| Exercise tasks |
1. Retype the passage about Burnand from "Burnand said in" to "King Charles III." with no changes.
2. According to the passage about Burnand, for how many years did he work as the 'Bystander' photographer for Tatler magazine?
3. Carry on the passage about Burnand from its last sentence.

| Exercise text |
Burnand became a professional photographer aged 27 and worked as the 'Bystander' photographer of high society for Tatler magazine for 20 years. During his time at Tatler he photographed Boy George and Margaret Thatcher, John F. Kennedy Jr. and Carolyn Bessette-Kennedy. Burnand asked Thatcher and her husband Denis to hold hands when he photographed them for their golden wedding anniversary. Burnand recalled that the couple reluctantly held hands as took four shots before Margaret said "That's enough of that".

Burnand said in a 2021 interview that the reason why he takes photographs and travels the world is that he "...really, really enjoy[s] it and want[s] to keep doing it" and that he tries "not to fuck it up".

===Royal photography===
Burnand was the official photographer for the wedding of Prince Charles and Camilla Parker Bowles in 2005. At the time Camilla emailed him to ask if he was available to take photographs for "a big date" she had coming up in April 2005, Burnand was on a six-month holiday with his family in South America and all his camera equipment had been stolen. In May 2024, he was granted a Royal Warrant for photography, granted by His Majesty King Charles III.

| Stored data entries |
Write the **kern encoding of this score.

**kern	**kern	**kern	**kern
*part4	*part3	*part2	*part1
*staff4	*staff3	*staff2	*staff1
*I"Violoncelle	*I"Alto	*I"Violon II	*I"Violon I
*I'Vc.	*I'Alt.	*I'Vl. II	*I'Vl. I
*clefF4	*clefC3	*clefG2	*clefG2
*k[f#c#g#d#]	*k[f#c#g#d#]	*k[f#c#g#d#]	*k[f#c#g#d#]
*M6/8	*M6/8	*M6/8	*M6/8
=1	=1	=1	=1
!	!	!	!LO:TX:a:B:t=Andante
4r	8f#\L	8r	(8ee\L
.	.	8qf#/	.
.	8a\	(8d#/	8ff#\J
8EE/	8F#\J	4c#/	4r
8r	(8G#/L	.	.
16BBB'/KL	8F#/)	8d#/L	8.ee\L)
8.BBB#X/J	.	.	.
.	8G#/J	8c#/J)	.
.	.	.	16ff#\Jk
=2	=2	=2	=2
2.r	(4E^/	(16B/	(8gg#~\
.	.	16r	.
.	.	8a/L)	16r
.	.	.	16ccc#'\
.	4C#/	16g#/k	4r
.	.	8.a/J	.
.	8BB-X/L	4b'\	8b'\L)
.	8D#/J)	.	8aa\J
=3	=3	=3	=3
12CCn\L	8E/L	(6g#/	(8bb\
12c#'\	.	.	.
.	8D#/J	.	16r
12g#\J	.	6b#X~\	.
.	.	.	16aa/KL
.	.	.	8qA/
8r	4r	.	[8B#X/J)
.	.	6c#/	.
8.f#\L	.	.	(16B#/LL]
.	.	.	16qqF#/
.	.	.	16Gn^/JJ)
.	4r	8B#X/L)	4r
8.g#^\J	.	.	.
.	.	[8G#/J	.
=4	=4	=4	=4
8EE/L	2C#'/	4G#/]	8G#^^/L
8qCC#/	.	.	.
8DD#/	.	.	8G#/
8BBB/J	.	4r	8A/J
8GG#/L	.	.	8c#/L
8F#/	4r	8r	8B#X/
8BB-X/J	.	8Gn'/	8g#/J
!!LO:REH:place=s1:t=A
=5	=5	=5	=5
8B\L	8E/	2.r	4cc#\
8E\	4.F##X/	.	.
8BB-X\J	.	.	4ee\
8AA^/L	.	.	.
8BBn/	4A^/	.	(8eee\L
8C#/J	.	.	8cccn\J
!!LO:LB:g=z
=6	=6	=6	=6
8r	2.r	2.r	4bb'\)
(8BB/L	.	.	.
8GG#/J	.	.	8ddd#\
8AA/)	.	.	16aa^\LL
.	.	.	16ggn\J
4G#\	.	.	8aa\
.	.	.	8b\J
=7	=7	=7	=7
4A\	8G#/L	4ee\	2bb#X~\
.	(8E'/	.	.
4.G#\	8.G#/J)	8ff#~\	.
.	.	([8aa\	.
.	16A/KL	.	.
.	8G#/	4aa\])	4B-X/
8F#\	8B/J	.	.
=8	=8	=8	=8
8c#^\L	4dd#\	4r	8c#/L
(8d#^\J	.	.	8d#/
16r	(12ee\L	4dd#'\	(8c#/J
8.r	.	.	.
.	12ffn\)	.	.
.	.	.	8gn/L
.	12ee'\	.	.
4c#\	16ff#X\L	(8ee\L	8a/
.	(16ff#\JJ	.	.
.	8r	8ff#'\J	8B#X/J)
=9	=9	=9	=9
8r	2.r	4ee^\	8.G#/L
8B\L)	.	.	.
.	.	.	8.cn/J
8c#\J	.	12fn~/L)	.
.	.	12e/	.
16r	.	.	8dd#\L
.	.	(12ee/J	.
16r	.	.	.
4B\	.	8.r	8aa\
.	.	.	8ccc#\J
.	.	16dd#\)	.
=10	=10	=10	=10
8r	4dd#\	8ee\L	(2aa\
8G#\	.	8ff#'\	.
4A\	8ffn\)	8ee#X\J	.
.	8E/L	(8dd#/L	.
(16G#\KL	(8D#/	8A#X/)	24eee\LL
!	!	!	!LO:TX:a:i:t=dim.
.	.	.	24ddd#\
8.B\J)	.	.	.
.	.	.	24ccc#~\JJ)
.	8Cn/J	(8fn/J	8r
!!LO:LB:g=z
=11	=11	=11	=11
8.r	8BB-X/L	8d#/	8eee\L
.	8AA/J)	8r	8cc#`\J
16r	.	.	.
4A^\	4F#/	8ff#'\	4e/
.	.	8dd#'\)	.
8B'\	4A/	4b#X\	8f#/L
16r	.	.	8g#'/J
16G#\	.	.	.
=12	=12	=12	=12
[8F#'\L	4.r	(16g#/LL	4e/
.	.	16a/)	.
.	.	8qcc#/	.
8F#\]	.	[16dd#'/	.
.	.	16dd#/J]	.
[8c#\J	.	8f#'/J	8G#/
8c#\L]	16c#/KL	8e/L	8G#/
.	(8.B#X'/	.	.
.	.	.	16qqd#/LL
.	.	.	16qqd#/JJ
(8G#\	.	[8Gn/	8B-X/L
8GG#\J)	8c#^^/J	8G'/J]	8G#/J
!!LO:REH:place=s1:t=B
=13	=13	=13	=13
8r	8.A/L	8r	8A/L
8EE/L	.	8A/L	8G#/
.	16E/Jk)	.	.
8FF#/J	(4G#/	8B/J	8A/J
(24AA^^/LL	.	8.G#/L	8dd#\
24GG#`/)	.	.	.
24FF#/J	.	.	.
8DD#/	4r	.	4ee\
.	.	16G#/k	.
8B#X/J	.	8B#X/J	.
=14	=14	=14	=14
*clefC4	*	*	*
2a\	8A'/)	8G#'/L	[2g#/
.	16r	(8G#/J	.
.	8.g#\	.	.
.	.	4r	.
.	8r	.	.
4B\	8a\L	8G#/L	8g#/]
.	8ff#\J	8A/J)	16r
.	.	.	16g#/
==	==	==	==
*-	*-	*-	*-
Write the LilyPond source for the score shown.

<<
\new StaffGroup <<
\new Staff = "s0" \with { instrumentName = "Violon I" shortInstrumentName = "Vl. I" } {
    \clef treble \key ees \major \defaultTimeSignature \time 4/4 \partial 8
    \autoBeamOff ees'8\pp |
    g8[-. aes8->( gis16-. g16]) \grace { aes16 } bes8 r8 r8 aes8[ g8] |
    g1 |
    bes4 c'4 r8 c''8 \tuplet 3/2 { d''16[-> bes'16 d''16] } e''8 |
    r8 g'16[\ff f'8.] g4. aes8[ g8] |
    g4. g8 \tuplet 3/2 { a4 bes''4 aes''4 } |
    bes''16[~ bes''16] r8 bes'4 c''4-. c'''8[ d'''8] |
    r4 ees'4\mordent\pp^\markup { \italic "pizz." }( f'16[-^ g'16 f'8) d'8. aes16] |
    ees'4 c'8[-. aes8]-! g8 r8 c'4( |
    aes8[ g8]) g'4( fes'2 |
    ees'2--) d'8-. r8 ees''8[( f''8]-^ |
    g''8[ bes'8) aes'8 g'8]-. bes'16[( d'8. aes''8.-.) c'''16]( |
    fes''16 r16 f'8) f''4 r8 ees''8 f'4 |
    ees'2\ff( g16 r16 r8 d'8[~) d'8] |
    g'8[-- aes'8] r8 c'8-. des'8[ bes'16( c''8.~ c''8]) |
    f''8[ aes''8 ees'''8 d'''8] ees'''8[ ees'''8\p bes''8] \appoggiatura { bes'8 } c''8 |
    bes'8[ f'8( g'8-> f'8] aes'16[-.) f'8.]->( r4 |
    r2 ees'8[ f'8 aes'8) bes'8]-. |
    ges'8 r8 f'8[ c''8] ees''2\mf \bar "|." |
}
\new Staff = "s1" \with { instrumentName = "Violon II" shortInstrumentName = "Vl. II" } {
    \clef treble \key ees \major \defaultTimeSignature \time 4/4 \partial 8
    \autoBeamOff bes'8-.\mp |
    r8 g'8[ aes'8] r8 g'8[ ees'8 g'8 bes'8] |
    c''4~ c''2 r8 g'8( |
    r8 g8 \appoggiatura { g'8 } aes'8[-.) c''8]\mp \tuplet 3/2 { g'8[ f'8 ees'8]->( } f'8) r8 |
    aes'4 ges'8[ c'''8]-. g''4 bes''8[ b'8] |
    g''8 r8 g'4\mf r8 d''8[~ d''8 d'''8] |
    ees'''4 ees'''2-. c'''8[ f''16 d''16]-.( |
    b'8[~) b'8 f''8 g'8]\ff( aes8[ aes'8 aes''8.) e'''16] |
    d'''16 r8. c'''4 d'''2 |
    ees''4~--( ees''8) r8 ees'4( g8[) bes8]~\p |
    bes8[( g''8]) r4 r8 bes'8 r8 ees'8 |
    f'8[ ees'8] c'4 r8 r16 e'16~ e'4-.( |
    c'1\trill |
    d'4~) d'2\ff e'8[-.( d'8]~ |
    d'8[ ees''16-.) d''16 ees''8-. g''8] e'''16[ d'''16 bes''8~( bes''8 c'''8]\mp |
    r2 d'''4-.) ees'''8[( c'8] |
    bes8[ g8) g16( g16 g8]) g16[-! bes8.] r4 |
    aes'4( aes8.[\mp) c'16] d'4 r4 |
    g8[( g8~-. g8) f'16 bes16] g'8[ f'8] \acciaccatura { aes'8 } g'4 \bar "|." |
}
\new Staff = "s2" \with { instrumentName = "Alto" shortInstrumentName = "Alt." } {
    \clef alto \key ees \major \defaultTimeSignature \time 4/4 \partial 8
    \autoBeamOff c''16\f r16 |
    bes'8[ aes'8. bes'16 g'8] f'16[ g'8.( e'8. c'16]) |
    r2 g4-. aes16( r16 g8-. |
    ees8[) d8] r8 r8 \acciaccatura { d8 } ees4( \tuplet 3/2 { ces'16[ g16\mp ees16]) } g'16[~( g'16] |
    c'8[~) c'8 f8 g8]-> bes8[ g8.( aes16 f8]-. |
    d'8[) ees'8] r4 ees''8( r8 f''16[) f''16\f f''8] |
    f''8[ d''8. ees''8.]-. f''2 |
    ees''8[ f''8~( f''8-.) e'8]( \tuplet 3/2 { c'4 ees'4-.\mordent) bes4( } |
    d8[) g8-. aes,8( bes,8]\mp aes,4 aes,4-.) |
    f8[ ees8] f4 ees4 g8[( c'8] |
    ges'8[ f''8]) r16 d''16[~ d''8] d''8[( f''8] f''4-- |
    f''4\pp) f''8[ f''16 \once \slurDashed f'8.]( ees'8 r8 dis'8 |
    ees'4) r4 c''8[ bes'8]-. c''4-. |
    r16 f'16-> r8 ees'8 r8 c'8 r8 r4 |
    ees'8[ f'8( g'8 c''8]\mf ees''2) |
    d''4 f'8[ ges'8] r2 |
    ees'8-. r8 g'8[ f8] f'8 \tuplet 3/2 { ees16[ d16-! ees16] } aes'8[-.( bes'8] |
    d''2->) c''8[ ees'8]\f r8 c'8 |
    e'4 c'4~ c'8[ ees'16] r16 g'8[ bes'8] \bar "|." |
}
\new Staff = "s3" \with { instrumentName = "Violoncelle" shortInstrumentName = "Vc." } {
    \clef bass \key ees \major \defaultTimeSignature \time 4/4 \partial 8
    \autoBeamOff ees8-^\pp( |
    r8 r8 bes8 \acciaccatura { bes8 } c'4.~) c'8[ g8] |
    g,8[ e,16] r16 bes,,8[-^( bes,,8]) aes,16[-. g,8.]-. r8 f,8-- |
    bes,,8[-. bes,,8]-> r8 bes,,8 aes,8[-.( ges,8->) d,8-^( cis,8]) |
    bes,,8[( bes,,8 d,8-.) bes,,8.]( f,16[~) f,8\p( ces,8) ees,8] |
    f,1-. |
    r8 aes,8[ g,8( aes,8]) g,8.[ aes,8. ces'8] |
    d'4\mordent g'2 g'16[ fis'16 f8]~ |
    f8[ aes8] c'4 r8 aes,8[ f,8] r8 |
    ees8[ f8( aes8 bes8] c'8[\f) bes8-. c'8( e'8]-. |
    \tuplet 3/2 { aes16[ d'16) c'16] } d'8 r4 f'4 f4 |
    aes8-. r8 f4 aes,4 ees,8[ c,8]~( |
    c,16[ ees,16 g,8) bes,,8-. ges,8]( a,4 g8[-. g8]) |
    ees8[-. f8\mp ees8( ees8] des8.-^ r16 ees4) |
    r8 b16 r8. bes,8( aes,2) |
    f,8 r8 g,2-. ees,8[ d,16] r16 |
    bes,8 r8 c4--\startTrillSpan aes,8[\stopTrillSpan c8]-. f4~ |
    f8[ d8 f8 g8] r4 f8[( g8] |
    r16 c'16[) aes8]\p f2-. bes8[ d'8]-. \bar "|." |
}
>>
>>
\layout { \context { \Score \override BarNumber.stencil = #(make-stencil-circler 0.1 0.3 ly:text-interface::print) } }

| Task-by-task results |
1.
Burnand said in a 2021 interview that the reason why he takes photographs and travels the world is that he "...really, really enjoy[s] it and want[s] to keep doing it" and that he tries "not to fuck it up".

===Royal photography===
Burnand was the official photographer for the wedding of Prince Charles and Camilla Parker Bowles in 2005. At the time Camilla emailed him to ask if he was available to take photographs for "a big date" she had coming up in April 2005, Burnand was on a six-month holiday with his family in South America and all his camera equipment had been stolen. In May 2024, he was granted a Royal Warrant for photography, granted by His Majesty King Charles III.

2. 20 years

3.
He subsequently started photographing Charles's sons, princes William and Harry and was chosen to be the official photographer for the wedding of Prince William and Catherine Middleton in 2011. Burnand prepared for three weeks prior to the wedding and lit the Throne Room of Buckingham Palace. He and his staff performed dress rehearsals with stopwatches to accurately plan the photography which had to be completed before a fly past at 1:30 pm. His mother gave out jelly beans to ensure the behaviour of the many children who were page boys and girls. Burnand and Catherine planned the staging of many of the photographs before the day of the wedding. Burnand's favourite photograph that he and Catherine planned was of William and Catherine with their page boys and girls. Burnand felt he may have been "subliminally" inspired by Franz Winterhalter's 1846 painting of Queen Victoria and her children.

Burnand took the official 60th birthday photograph of Prince Charles, inspired by James Tissot's 1870 portrait of the soldier and adventurer Frederick Burnaby.

In 2023 he was the official photographer for the coronation of Charles III and Camilla. In May 2024, it was announced that Burnand had has his Royal Warrant upheld, meaning that his business could bear the inscription ‘by appointment to His Majesty The King’.

===Other work===
Burnand helped establish a wildlife conservation charity to help preserve wildlife in Panama. His 2017 exhibition of photographs of indigenous tribes were displayed at the Victoria and Albert Museum.